| 要旨トップ | 目次 | 日本生態学会第68回全国大会 (2021年3月、岡山) 講演要旨
ESJ68 Abstract


一般講演(ポスター発表) P2-069  (Poster presentation)

鱗食性シクリッドにおける捕食行動の利き獲得に関わる学習と発達依存性
The learning and sensitive phase for behavioral laterality acquisition in the scale-eating cichlid fish

*竹内勇一(富山大学), 小田洋一(名古屋大学)
*Yuichi TAKEUCHI(Univ. Toyama), Yoichi ODA(Nagoya Univ.)

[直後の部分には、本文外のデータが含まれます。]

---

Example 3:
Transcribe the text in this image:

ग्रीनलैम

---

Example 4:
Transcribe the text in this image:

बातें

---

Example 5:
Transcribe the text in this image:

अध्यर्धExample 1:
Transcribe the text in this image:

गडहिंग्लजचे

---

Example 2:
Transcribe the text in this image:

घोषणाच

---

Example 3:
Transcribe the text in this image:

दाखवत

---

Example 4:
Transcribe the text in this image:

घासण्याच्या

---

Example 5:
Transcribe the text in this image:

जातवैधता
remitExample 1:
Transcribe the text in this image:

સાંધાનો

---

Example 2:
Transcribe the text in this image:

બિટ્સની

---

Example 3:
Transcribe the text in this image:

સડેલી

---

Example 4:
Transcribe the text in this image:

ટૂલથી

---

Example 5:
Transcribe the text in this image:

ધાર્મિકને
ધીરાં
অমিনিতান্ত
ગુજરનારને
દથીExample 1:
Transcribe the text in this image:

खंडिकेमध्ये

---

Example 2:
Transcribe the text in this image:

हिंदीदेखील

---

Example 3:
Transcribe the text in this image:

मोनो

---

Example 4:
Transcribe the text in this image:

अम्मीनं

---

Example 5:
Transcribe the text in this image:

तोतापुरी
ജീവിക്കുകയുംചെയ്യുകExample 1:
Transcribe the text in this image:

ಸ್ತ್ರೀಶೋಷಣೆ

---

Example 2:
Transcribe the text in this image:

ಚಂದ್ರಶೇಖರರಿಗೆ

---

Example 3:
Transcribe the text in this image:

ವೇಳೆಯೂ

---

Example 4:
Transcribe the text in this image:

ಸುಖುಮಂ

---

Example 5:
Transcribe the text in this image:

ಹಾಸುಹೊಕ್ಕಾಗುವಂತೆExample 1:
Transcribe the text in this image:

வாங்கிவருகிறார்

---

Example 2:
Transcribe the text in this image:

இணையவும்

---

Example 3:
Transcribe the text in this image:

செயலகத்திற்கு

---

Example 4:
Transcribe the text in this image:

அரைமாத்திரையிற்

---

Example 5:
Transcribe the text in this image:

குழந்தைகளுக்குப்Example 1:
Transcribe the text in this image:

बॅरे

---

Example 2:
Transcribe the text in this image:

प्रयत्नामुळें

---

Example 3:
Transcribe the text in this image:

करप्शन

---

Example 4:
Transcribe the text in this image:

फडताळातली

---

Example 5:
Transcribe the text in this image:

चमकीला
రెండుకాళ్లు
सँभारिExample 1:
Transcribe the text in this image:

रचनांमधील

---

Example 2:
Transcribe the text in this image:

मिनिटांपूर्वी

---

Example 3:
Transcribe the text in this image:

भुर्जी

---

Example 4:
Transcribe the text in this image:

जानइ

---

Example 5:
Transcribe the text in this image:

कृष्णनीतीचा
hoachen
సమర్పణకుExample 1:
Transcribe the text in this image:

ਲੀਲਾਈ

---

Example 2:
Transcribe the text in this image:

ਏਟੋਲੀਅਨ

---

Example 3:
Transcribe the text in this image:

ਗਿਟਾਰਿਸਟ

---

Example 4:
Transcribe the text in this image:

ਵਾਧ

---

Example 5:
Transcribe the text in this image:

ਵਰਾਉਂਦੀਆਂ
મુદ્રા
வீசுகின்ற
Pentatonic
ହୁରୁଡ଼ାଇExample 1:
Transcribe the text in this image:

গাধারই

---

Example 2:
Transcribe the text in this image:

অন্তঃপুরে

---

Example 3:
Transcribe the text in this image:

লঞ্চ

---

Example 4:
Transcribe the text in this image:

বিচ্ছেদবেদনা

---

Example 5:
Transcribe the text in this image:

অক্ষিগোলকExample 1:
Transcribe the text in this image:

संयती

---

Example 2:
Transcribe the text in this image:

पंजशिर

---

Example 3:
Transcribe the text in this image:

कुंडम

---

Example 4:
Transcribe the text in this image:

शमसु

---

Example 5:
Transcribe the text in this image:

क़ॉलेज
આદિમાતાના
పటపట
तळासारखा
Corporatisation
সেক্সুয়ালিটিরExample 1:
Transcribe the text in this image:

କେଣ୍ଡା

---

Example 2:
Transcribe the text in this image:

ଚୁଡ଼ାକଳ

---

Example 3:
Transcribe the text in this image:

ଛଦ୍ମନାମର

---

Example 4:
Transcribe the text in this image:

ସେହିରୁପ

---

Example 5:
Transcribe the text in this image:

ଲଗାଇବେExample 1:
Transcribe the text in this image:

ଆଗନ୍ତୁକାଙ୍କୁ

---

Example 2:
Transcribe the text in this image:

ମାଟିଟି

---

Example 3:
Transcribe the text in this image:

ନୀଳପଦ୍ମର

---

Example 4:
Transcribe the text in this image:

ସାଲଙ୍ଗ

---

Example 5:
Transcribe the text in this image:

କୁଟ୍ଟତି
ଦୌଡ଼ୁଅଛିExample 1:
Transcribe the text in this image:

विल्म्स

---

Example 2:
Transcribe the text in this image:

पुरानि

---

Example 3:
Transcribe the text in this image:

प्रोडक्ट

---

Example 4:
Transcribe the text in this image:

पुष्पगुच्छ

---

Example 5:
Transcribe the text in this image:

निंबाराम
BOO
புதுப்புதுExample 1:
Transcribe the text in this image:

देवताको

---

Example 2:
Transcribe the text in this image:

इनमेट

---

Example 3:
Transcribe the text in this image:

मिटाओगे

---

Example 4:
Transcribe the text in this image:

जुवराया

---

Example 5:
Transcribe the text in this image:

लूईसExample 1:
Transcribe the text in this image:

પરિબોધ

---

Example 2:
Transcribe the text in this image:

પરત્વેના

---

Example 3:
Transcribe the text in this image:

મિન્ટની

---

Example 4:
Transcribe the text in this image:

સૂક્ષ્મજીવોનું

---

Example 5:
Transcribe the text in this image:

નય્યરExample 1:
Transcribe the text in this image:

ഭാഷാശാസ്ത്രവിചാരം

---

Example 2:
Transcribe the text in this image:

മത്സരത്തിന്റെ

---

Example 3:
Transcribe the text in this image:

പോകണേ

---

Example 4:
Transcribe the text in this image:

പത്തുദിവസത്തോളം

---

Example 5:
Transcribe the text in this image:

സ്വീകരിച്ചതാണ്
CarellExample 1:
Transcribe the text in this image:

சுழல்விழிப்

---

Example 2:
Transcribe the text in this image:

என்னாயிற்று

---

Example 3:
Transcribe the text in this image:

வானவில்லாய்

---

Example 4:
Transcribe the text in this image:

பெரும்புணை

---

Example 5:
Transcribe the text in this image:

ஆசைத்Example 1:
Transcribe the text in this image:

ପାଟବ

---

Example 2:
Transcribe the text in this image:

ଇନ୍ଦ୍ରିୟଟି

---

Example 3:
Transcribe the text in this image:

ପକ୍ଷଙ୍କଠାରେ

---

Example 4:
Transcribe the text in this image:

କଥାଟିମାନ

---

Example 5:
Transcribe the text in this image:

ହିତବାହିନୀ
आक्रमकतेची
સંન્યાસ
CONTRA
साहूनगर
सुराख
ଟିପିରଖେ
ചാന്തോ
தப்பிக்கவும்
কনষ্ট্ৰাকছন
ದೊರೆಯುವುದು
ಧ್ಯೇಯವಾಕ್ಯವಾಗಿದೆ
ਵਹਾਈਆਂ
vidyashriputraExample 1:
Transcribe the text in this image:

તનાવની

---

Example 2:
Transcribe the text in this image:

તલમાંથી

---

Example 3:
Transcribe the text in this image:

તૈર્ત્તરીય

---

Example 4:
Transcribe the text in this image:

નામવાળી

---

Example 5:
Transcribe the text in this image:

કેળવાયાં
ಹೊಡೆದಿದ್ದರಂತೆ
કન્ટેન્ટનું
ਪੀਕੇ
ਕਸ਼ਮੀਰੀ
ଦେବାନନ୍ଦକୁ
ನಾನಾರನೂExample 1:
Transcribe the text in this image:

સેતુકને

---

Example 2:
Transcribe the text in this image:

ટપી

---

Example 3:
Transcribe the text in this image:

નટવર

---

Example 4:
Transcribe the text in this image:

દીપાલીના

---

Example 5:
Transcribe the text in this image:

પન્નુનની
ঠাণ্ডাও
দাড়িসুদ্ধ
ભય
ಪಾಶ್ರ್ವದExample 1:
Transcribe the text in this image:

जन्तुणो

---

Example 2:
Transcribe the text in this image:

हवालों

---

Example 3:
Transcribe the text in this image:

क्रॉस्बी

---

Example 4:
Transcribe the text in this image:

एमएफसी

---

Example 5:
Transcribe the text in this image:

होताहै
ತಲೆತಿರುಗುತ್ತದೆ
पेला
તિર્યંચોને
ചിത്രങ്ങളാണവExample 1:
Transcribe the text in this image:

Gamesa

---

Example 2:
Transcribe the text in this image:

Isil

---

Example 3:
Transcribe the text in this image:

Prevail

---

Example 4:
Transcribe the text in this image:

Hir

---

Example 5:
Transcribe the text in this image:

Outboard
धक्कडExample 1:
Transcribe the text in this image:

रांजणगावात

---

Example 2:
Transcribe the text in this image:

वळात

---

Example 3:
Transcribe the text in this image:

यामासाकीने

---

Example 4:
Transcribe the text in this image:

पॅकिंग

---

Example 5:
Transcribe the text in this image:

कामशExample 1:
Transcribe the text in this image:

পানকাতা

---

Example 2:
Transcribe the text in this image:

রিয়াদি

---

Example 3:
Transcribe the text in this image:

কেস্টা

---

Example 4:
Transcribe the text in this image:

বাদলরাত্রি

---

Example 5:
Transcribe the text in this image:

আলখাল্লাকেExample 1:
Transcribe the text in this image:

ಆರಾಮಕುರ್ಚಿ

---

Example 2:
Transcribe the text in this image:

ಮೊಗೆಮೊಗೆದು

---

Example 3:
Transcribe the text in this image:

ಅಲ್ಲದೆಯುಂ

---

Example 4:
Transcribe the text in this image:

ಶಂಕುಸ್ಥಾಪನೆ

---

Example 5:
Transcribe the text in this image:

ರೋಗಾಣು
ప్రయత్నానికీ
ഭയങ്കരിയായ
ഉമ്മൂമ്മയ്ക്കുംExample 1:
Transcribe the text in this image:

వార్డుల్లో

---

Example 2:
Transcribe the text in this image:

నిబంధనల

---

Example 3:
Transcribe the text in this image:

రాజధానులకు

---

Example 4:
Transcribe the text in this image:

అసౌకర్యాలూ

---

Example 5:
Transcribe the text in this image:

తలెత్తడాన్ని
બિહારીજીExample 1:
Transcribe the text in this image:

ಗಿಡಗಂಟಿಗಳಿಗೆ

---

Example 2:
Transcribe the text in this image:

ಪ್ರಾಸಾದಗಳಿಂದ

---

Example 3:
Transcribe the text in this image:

ヒトの利き手に代表される行動の左右性は、様々な分類群で報告があるにも関わらず、その成立機構の理解は進んでいない。本研究では、左右性が顕著な鱗食性シクリッドPerissodus microlepisにおける捕食行動の左右性の獲得様式について報告する。以前の研究(Takeuchi & Oda 2017)では、鱗食開始期に相当する生後4ヶ月の「幼魚」において、捕食行動の左右性(襲撃方向の偏り)が練習を通じて確立されると示した。では、学習する機会があれば、いつでも利きは確立されるのか?ふ化後に個別飼育する事で鱗食経験のない生後8ヶ月の「若魚」、生後12ヶ月の「成魚」を作成し、捕食行動実験を数日おきに5回繰り返し行い、幼魚と比較した。実験を経るごとに、幼魚は口部形態に対応する方向から襲うようになり、実験5回目では8割の個体で有意な偏りを示した。若魚でも襲撃方向は徐々に変化したが、有意な偏りを有した個体は半数に減り、成魚では1個体もいなかった。また、幼魚と若魚では経験に応じて捕食成功率が上昇するのに対し、成魚では変化が見られず、実験5回目では幼魚や若魚よりも有意に低かった。したがって、学習経験による左右性の獲得能力には敏感期があり、生後4ヶ月で一般に高いが、日齢とともに次第に失われ、少なくとも生後12ヶ月には完全になくなると考えられる。加えて、捕食成功に重要な胴の屈曲運動能力を分析した。幼魚では、胴屈曲の振幅と最大角速度は、初回から利き側襲撃の方が有意に大きかったが、若魚と成魚では、運動優位性は見られなかった。また、若魚でのみ、獲物への最大接近速度が、実験を繰り返すと有意に速くなっていた。以上より、運動能力の左右差を生得的にもつが、幼魚期の学習経験でその後も維持・拡張され、若魚においては接近速度を向上させて捕食成功に繋げている。しかし捕食経験が発達期にないと、襲撃方向の好みや運動能力といった生まれ持っての左右差は、それがもたらす利点とともに失われると示唆された。